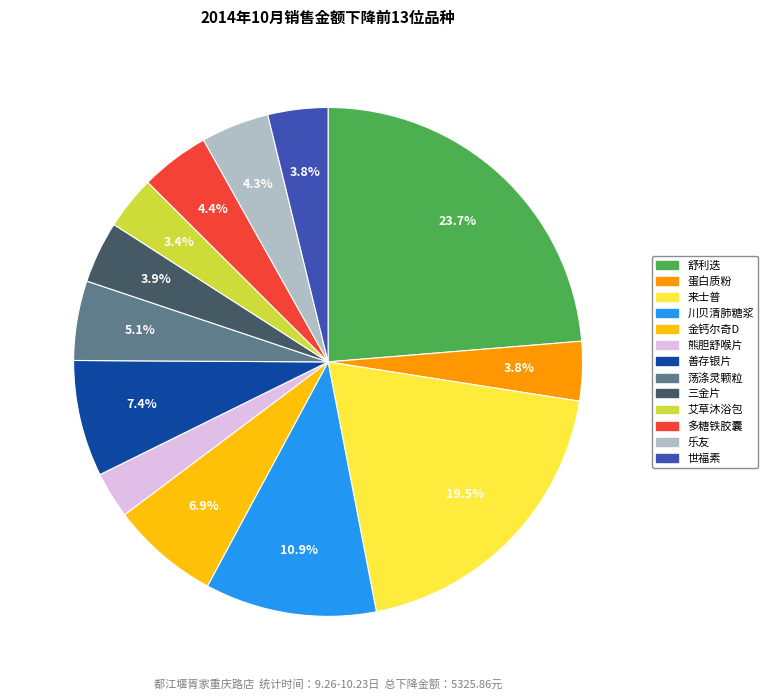

What percentage is the 善存银片 slice, to the nearest percent?

7%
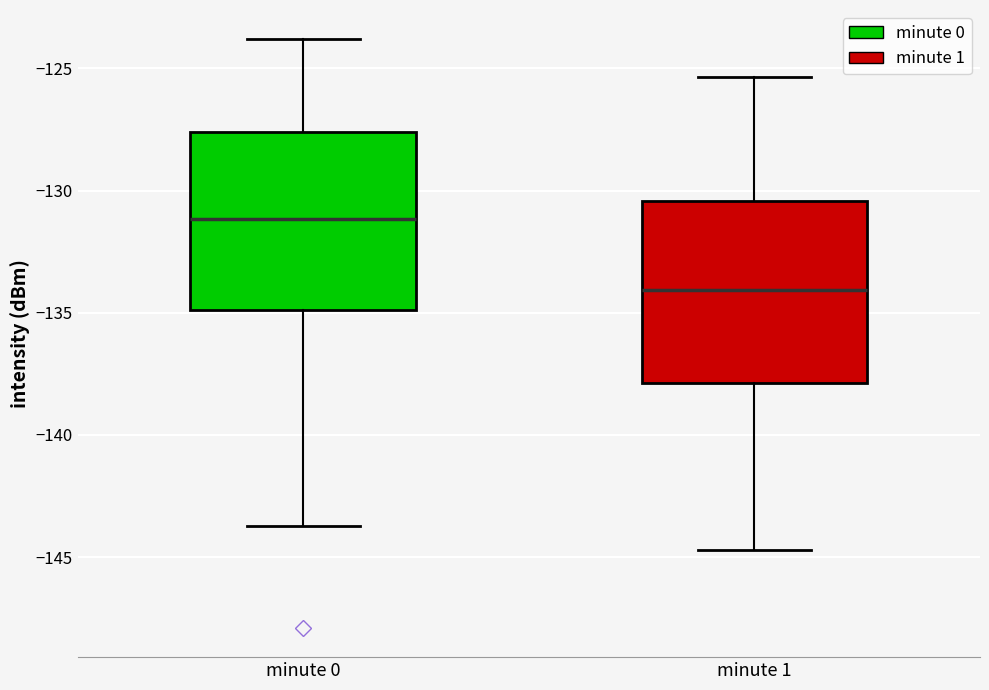

Reading left to right, transcribe this box plot: for each box, give where its median line is, the range the box spans, and where its two whiskers end, as read against the y-axis. The values are not printed on the chart, so give them approximately, as read against the axis.

minute 0: median -131.0, box -135.0 to -127.5, whiskers -143.5 to -124.0
minute 1: median -134.0, box -138.0 to -130.5, whiskers -144.5 to -125.5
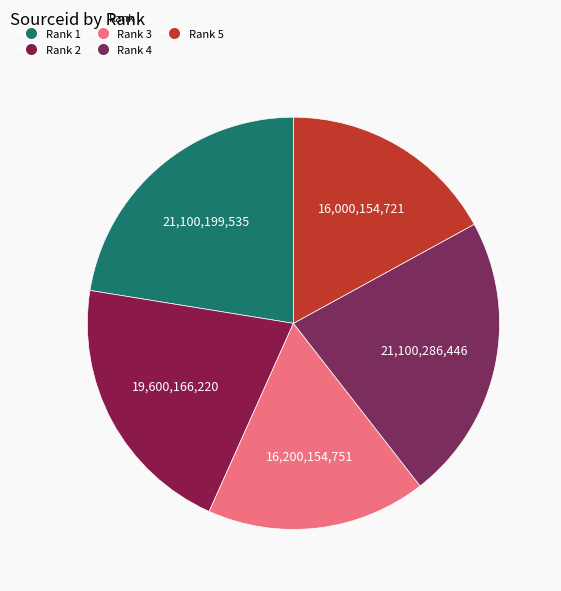

To the nearest percent, what is the difference between the Rank 2 and Rank 1 slice percentages?

2%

----------------------------------------

**BRIEF:** Please pull every line of text from the listing above, word for word, and leave the pictures out.

**RESPONSE AREA:**
What percentage is the 善存银片 slice, to the nearest percent?

7%

Reading left to right, transcribe this box plot: for each box, give where its median line is, the range the box spans, and where its two whiskers end, as read against the y-axis. The values are not printed on the chart, so give them approximately, as read against the axis.

minute 0: median -131.0, box -135.0 to -127.5, whiskers -143.5 to -124.0
minute 1: median -134.0, box -138.0 to -130.5, whiskers -144.5 to -125.5

To the nearest percent, what is the difference between the Rank 2 and Rank 1 slice percentages?

2%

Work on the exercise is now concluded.